═══ RECORDED INFORMATION
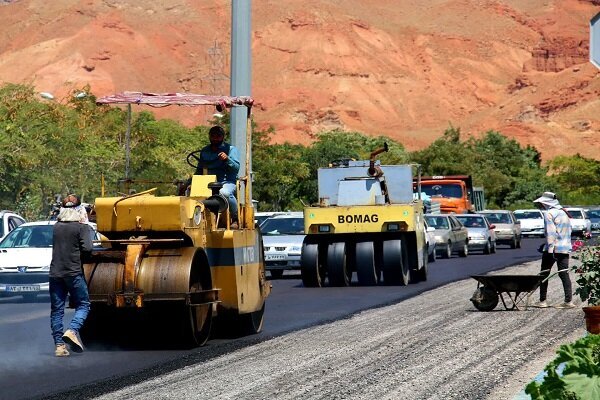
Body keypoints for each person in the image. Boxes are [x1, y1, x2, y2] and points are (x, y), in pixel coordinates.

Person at [49, 194, 94, 356]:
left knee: (57, 310)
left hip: (55, 273)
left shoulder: (56, 227)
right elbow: (88, 249)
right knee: (84, 304)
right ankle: (72, 330)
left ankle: (59, 347)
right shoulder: (81, 228)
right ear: (78, 209)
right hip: (73, 273)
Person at [533, 191, 574, 309]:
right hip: (565, 248)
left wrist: (550, 249)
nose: (541, 205)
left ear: (546, 202)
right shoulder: (564, 213)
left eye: (541, 203)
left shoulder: (549, 213)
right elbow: (567, 232)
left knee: (544, 273)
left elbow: (551, 233)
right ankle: (568, 301)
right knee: (564, 274)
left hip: (553, 249)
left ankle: (543, 300)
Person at [195, 125, 240, 228]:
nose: (215, 138)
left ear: (223, 137)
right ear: (209, 136)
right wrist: (189, 182)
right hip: (207, 182)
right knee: (189, 193)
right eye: (213, 136)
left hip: (225, 181)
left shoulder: (231, 150)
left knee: (225, 193)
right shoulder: (205, 150)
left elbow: (236, 168)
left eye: (218, 136)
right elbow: (199, 169)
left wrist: (227, 159)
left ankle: (235, 218)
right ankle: (196, 221)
══════
■ REQUIREMENT
Set down, exactly and without anything extra, every line from the one that contains "right elbow: (567, 232)" through the final line of the material.

■ ANSWER TO THIS EXERCISE
right elbow: (567, 232)
left knee: (544, 273)
left elbow: (551, 233)
right ankle: (568, 301)
right knee: (564, 274)
left hip: (553, 249)
left ankle: (543, 300)
Person at [195, 125, 240, 228]:
nose: (215, 138)
left ear: (223, 137)
right ear: (209, 136)
right wrist: (189, 182)
right hip: (207, 182)
right knee: (189, 193)
right eye: (213, 136)
left hip: (225, 181)
left shoulder: (231, 150)
left knee: (225, 193)
right shoulder: (205, 150)
left elbow: (236, 168)
left eye: (218, 136)
right elbow: (199, 169)
left wrist: (227, 159)
left ankle: (235, 218)
right ankle: (196, 221)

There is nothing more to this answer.